BEGIN

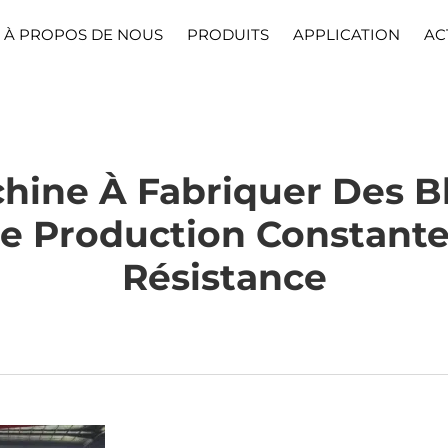
À PROPOS DE NOUS
PRODUITS
APPLICATION
AC
ne À Fabriquer Des Bl
ne Production Constant
Résistance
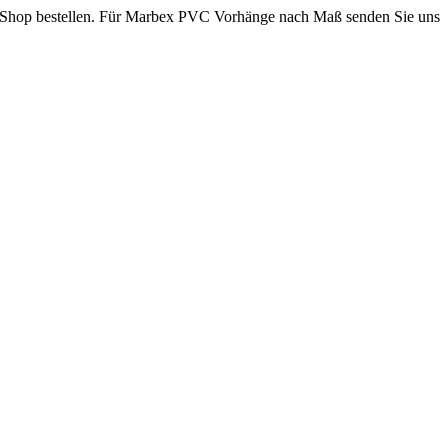
 Shop bestellen. Für Marbex PVC Vorhänge nach Maß senden Sie uns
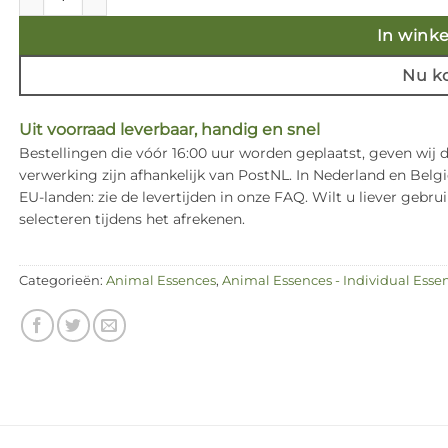
In wink
Nu k
Uit voorraad leverbaar, handig en snel
Bestellingen die vóór 16:00 uur worden geplaatst, geven wij
verwerking zijn afhankelijk van PostNL. In Nederland en Bel
EU-landen: zie de levertijden in onze FAQ. Wilt u liever ge
selecteren tijdens het afrekenen.
Categorieën:
Animal Essences
,
Animal Essences - Individual Esse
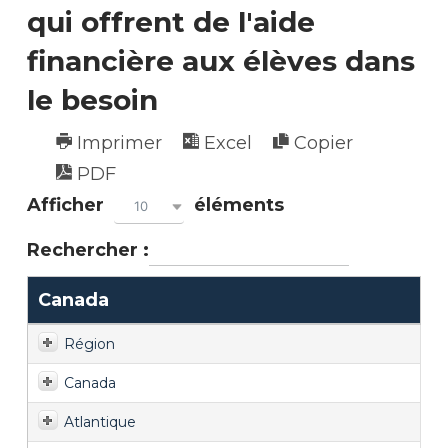
qui offrent de l'aide
financière aux élèves dans
le besoin
Imprimer
Excel
Copier
PDF
Afficher
éléments
10
Rechercher :
Canada
Région
Canada
Atlantique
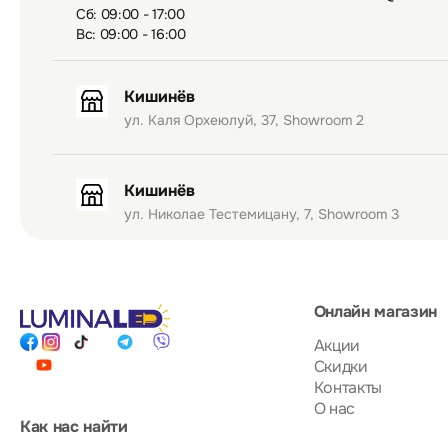
Сб: 09:00 - 17:00
Вс: 09:00 - 16:00
Кишинёв
ул. Каля Орхеюлуй, 37, Showroom 2
Кишинёв
ул. Николае Тестемицану, 7, Showroom 3
Онлайн магазин
Акции
Скидки
Контакты
О нас
Как нас найти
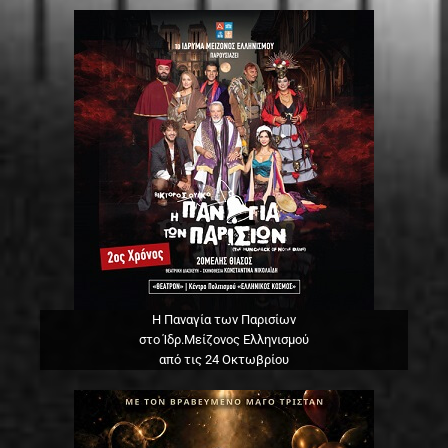
Η Παναγία των Παρισίων
στο Ίδρ.Μείζονος Ελληνισμού
από τις 24 Οκτωβρίου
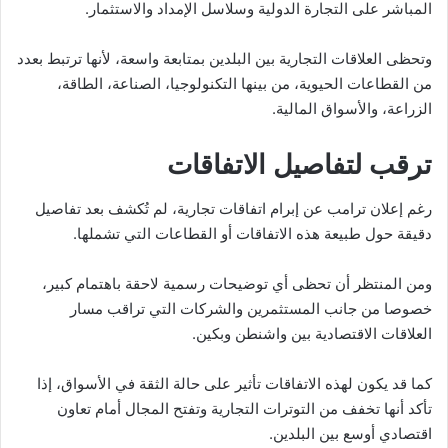
المباشر على التجارة الدولية وسلاسل الإمداد والاستثمار.
وتحظى العلاقات التجارية بين البلدين بمتابعة واسعة، لأنها ترتبط بعدد
من القطاعات الحيوية، من بينها التكنولوجيا، الصناعة، الطاقة،
الزراعة، والأسواق المالية.
ترقب لتفاصيل الاتفاقات
رغم إعلان ترامب عن إبرام اتفاقات تجارية، لم تُكشف بعد تفاصيل
دقيقة حول طبيعة هذه الاتفاقات أو القطاعات التي تشملها.
ومن المنتظر أن تحظى أي توضيحات رسمية لاحقة باهتمام كبير،
خصوصا من جانب المستثمرين والشركات التي تراقب مسار
العلاقات الاقتصادية بين واشنطن وبكين.
كما قد يكون لهذه الاتفاقات تأثير على حالة الثقة في الأسواق، إذا
تأكد أنها تخفف من التوترات التجارية وتفتح المجال أمام تعاون
اقتصادي أوسع بين البلدين.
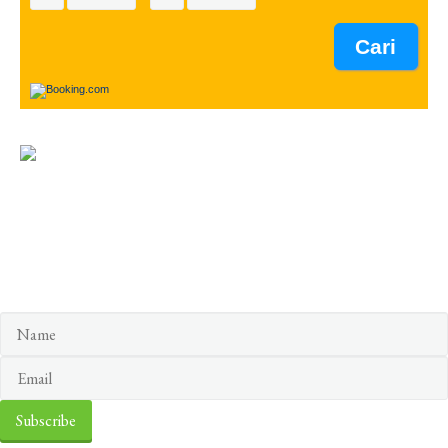
Keep yourself in touch
Subscribe to our newsletter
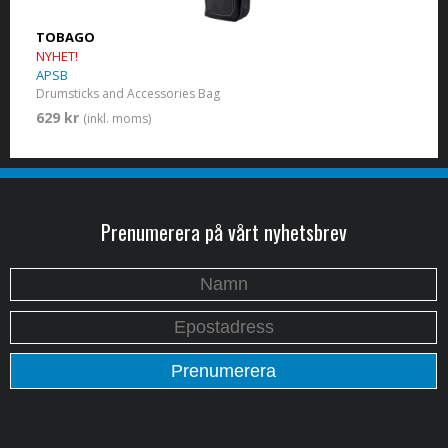
TOBAGO
NYHET!
APSB
Drumsticks and Accessories Bag
629 kr
(inkl. moms)
Prenumerera på vårt nyhetsbrev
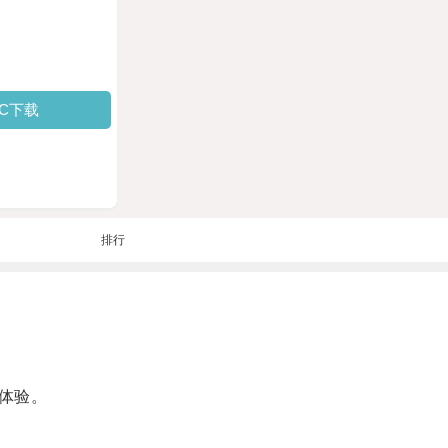
PC下载
排行
体验。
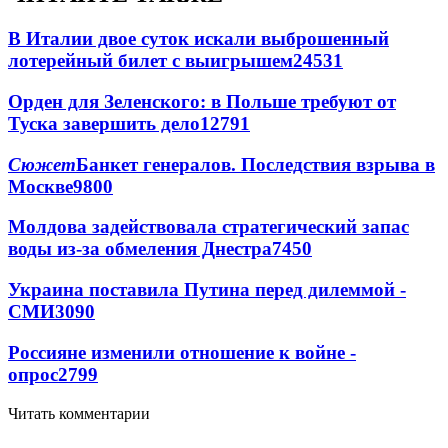
В Италии двое суток искали выброшенный
лотерейный билет с выигрышем
24531
Орден для Зеленского: в Польше требуют от
Туска завершить дело
12791
Сюжет
Банкет генералов. Последствия взрыва в
Москве
9800
Молдова задействовала стратегический запас
воды из-за обмеления Днестра
7450
Украина поставила Путина перед дилеммой -
СМИ
3090
Россияне изменили отношение к войне -
опрос
2799
Читать комментарии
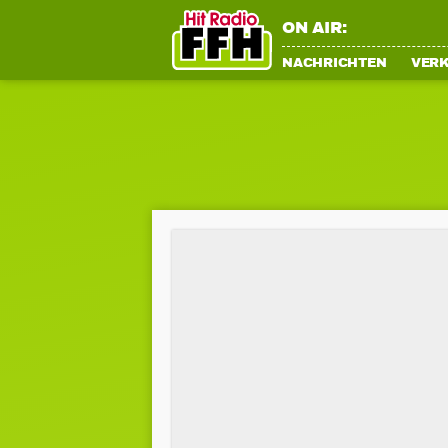
ON AIR:
NACHRICHTEN
VER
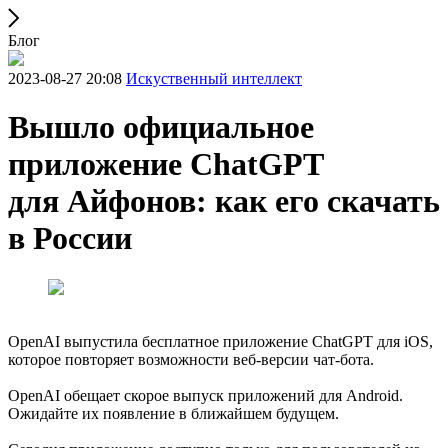
Блог
2023-08-27 20:08
Искуственный интеллект
Вышло официальное
приложение ChatGPT
для Айфонов: как его скачать
в России
OpenAI выпустила бесплатное приложение ChatGPT для iOS,
которое повторяет возможности веб-версии чат-бота.
OpenAI обещает скорое выпуск приложений для Android.
Ожидайте их появление в ближайшем будущем.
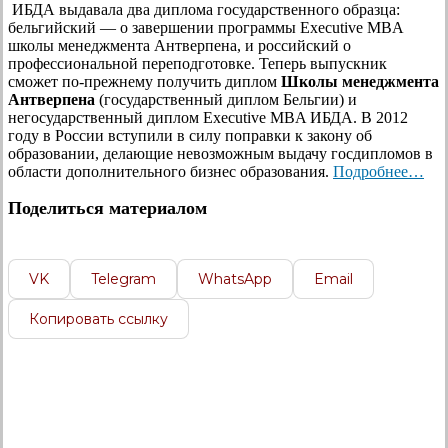
ИБДА выдавала два диплома государственного образца:
бельгийский — о завершении программы Executive MBA
школы менеджмента Антверпена, и российский о
профессиональной переподготовке. Теперь выпускник
сможет по-прежнему получить диплом
Школы менеджмента
Антверпена
(государственный диплом Бельгии) и
негосударственный диплом Executive MBA ИБДА. В 2012
году в России вступили в силу поправки к закону об
образовании, делающие невозможным выдачу госдипломов в
области дополнительного бизнес образования.
Подробнее…
Поделиться материалом
VK
Telegram
WhatsApp
Email
Копировать ссылку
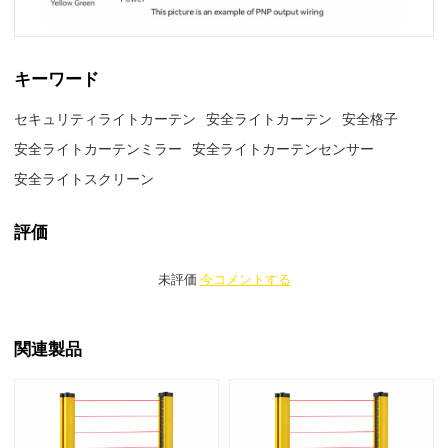
キーワード
セキュリティライトカーテン
安全ライトカーテン
安全格子
安全ライトカーテンミラー
安全ライトカーテンセンサー
安全ライトスクリーン
評価
未評価
今コメントする
関連製品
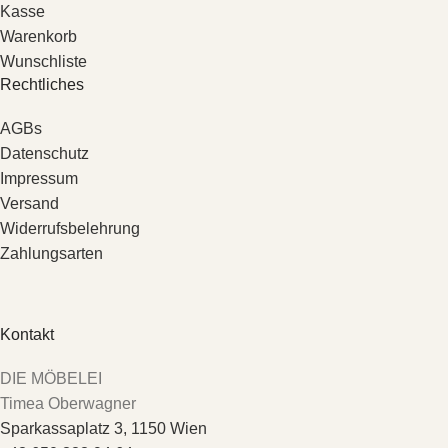
Kasse
Warenkorb
Wunschliste
Rechtliches
AGBs
Datenschutz
Impressum
Versand
Widerrufsbelehrung
Zahlungsarten
Kontakt
DIE MÖBELEI
Timea Oberwagner
Sparkassaplatz 3, 1150 Wien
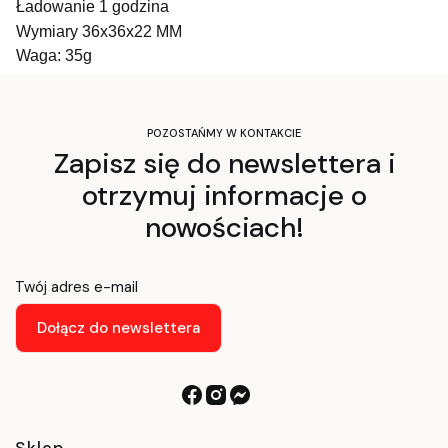
Ładowanie 1 godzina
Wymiary 36x36x22 MM
Waga: 35g
POZOSTAŃMY W KONTAKCIE
Zapisz się do newslettera i
otrzymuj informacje o
nowościach!
Twój adres e-mail
Dołącz do newslettera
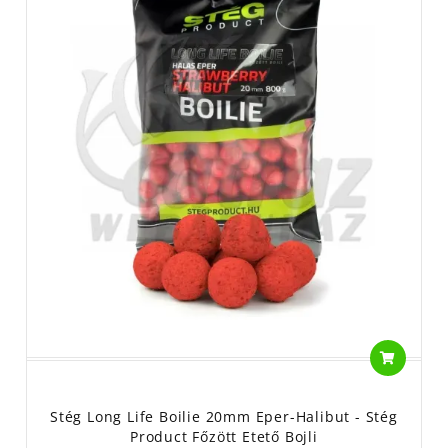
Stég Long Life Boilie 20mm Eper-Halibut - Stég
Product Főzött Etető Bojli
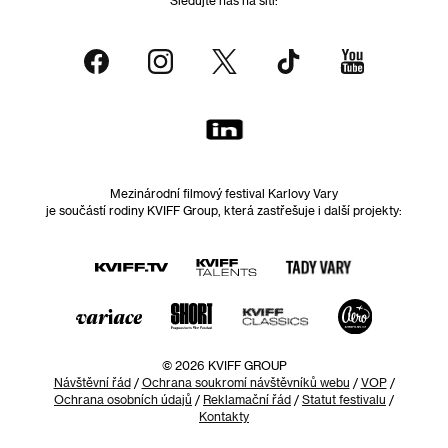
Mezinárodní filmový festival Karlovy Vary
je součástí rodiny KVIFF Group, která zastřešuje i další projekty:
© 2026 KVIFF GROUP
Návštěvní řád
/
Ochrana soukromí návštěvníků webu
/
VOP
/
Ochrana osobních údajů
/
Reklamační řád
/
Statut festivalu
/
Kontakty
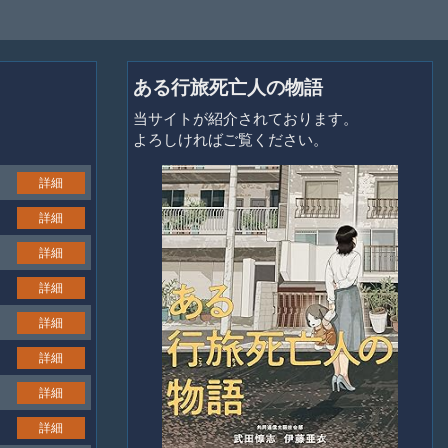
ある行旅死亡人の物語
当サイトが紹介されております。
よろしければご覧ください。
詳細
詳細
詳細
詳細
詳細
詳細
詳細
詳細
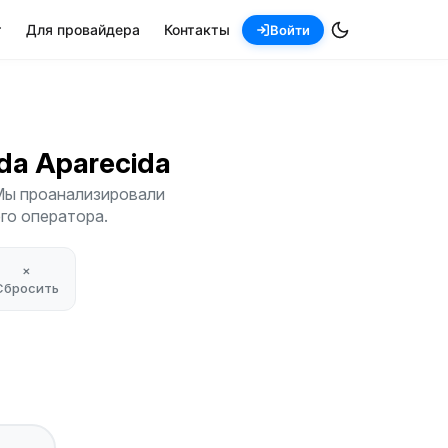
т
Для провайдера
Контакты
Войти
a da Aparecida
 Мы проанализировали
его оператора.
×
Сбросить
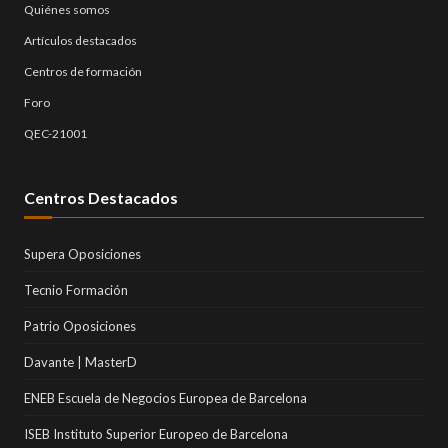
Quiénes somos
Artículos destacados
Centros de formación
Foro
QEC-21001
Centros Destacados
Supera Oposiciones
Tecnio Formación
Patrio Oposiciones
Davante | MasterD
ENEB Escuela de Negocios Europea de Barcelona
ISEB Instituto Superior Europeo de Barcelona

END

#### Problem:
Reproduce exactly the line containing "Centros Destacados" and all lines after it through the end of the listing above; leave out every earlier line.

#### Answer below:
Centros Destacados
Supera Oposiciones
Tecnio Formación
Patrio Oposiciones
Davante | MasterD
ENEB Escuela de Negocios Europea de Barcelona
ISEB Instituto Superior Europeo de Barcelona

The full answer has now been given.